## Request
How many lines in the rows below contain the word "taux"? Reply with the number alone.

(Stored items)
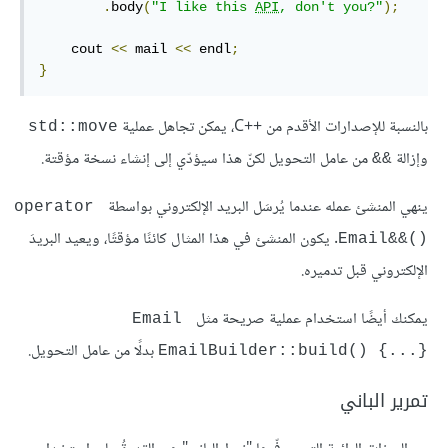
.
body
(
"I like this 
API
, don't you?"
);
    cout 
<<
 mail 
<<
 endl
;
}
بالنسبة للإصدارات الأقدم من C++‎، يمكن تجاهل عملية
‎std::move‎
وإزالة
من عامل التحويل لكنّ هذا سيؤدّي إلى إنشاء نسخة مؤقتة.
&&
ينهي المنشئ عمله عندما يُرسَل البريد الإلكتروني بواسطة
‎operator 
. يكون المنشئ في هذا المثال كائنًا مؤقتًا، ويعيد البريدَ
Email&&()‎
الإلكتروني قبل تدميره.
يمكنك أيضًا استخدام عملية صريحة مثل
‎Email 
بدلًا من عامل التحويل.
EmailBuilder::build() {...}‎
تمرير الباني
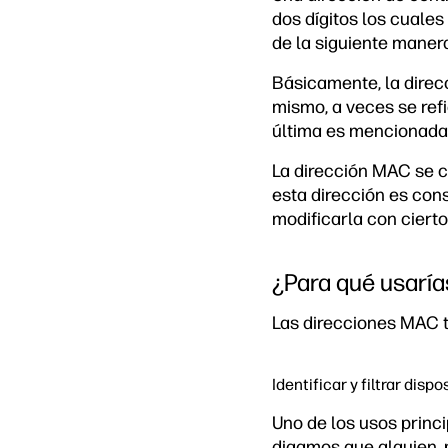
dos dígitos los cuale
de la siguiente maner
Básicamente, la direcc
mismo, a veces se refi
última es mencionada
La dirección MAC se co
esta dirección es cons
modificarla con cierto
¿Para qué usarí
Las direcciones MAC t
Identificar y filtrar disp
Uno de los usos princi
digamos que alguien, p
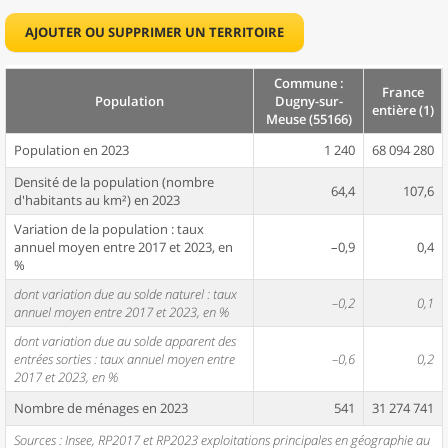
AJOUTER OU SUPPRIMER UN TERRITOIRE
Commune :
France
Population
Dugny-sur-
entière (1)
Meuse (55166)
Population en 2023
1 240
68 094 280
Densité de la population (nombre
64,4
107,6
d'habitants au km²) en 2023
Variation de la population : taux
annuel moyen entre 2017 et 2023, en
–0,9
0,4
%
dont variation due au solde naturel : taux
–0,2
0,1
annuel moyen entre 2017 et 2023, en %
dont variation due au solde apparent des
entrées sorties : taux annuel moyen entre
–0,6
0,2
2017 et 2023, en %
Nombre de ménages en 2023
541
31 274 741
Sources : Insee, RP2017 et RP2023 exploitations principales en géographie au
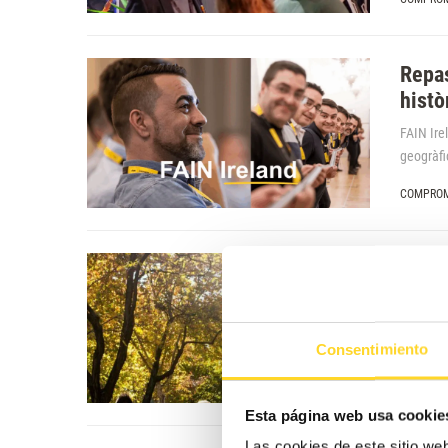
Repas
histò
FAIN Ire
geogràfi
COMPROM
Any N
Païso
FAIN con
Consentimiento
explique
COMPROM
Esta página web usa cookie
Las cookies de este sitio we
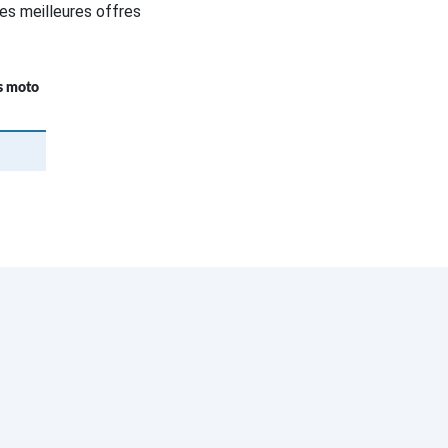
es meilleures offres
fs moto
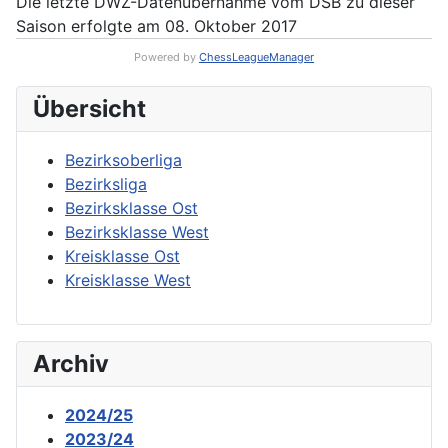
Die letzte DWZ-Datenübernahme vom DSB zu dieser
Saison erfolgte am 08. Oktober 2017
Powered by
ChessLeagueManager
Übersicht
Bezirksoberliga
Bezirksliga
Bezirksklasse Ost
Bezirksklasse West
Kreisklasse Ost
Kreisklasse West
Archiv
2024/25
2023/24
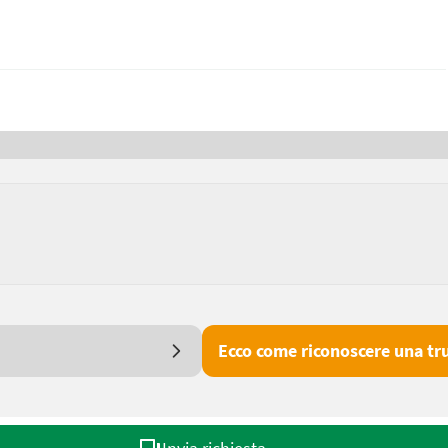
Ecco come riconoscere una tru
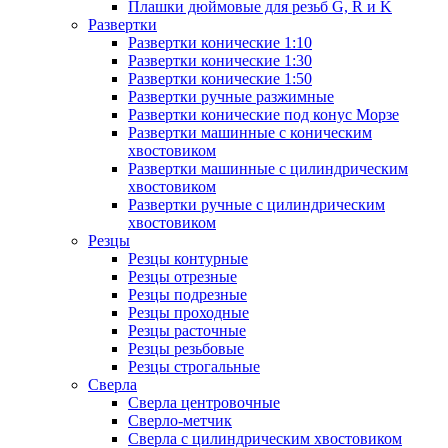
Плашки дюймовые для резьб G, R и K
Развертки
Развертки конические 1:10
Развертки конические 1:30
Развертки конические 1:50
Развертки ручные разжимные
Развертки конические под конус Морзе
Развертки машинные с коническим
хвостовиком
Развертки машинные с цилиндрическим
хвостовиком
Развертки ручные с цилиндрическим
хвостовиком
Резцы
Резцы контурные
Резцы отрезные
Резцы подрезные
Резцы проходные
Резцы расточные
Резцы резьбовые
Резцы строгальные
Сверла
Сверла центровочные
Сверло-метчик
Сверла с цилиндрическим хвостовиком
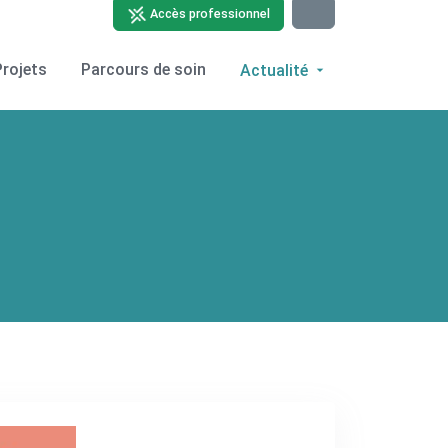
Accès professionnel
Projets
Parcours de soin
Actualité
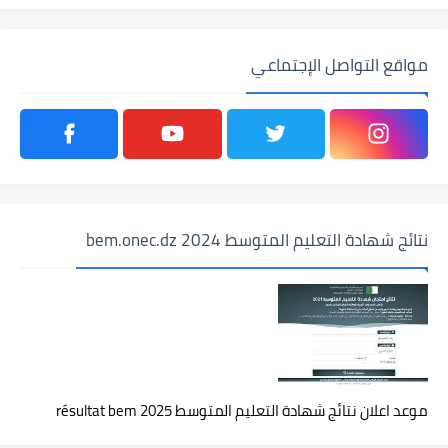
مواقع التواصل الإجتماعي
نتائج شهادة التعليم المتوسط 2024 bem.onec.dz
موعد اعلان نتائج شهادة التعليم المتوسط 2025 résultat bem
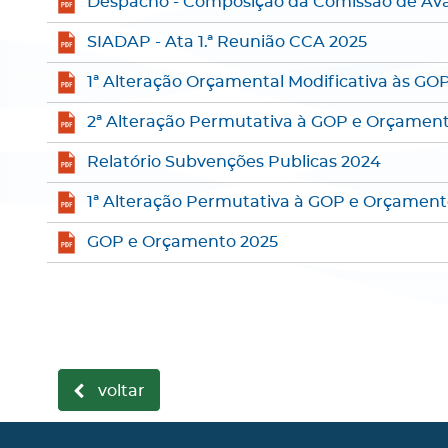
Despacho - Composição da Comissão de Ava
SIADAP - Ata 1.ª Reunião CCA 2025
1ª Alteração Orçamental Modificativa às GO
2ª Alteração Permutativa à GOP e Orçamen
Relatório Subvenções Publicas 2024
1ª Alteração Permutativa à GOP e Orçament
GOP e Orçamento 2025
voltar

## Task output
3